The Wars of the Roses characterised the fifteenth and sixteenth centuries, causing violence and confusion in the fifteenth century and then fuelling Tudor paranoia in the sixteenth. The conflict also had a major effect on the reputations of the queens of the period, with some such as Margaret of Anjou sometimes forced to take an active and unpopular course. However the conflict also had another, less foreseeable outcome: by the mid-sixteenth century there were very few people alive who possessed a credible claim to the throne. When Edward VI cast around for someone to succeed him in 1553, all the plausible candidates proved to be female, making it inevitable that England would finally have its first effective queen regnant.

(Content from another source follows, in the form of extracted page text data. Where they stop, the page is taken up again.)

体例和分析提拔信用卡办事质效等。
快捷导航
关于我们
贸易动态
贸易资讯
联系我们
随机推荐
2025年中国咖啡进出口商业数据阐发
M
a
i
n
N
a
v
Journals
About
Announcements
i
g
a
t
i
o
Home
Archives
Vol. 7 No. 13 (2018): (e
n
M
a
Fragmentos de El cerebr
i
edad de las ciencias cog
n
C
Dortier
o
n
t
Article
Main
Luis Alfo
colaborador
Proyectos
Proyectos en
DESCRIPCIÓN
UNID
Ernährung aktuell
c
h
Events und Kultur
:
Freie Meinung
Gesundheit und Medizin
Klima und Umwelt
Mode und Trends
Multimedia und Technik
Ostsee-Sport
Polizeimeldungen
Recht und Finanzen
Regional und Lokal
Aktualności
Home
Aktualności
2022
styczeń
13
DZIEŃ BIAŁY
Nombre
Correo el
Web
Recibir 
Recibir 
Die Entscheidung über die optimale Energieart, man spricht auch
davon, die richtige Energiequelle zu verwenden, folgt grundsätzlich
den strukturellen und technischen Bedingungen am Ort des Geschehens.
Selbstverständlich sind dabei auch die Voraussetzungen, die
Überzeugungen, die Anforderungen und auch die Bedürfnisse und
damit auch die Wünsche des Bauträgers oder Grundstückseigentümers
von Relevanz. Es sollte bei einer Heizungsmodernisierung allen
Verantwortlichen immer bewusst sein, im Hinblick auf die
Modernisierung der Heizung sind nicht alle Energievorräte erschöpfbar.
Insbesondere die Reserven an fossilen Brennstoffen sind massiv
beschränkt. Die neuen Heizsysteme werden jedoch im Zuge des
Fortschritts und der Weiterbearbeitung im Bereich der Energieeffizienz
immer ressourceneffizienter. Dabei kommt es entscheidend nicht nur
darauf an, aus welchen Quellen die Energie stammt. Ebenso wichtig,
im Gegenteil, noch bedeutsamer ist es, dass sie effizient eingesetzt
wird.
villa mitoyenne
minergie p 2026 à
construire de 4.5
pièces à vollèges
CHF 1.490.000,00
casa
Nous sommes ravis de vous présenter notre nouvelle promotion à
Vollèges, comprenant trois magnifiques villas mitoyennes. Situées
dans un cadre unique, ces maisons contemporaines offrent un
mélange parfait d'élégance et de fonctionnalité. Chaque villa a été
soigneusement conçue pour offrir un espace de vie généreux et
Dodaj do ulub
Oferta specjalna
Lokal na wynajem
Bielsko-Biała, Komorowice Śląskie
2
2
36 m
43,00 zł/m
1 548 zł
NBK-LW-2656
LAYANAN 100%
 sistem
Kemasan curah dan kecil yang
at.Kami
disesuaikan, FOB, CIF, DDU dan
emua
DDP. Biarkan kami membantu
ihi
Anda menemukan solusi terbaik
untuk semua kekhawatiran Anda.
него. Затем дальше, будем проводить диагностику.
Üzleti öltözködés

Queenship during the fifteenth and sixteenth centuries was often insecure and the office itself was changeable. It was still based firmly on its Anglo-Saxon and post-conquest foundations but in the turbulent times of the fifteenth century, queens often had to adapt to fulfil a more varied role. By the mid-sixteenth century, England was moving away from the medieval period into the early modern period. However, queens such as Mary Tudor still consciously looked back at the medieval past for a model of queenship, proving that, even in adverse and unprecedented circumstances, English queenship remained a recognisable office with guidelines on how to be a good queen and avoid notoriety. Joan of Navarre, Margaret of Anjou, Elizabeth Woodville, Anne Boleyn, Catherine Howard, Lady Jane Grey and Mary I are all remembered as notorious and they all, at least according to their contemporaries, failed to live up to the ideal of a good queen. As with the earlier queens, however, there was often a motive behind the attacks on the women, usually tied up in the politics of the day. Due to the difficulties of the period in which they lived, all of these women found themselves in dangerous situations and, as their own party diminished in power they were actively attacked, leading to the destruction of their reputations. Once again, in the fifteenth and sixteenth centuries, women proved particularly vulnerable to attack and the mostly English queens of this period proved as vulnerable as any, to their considerable cost.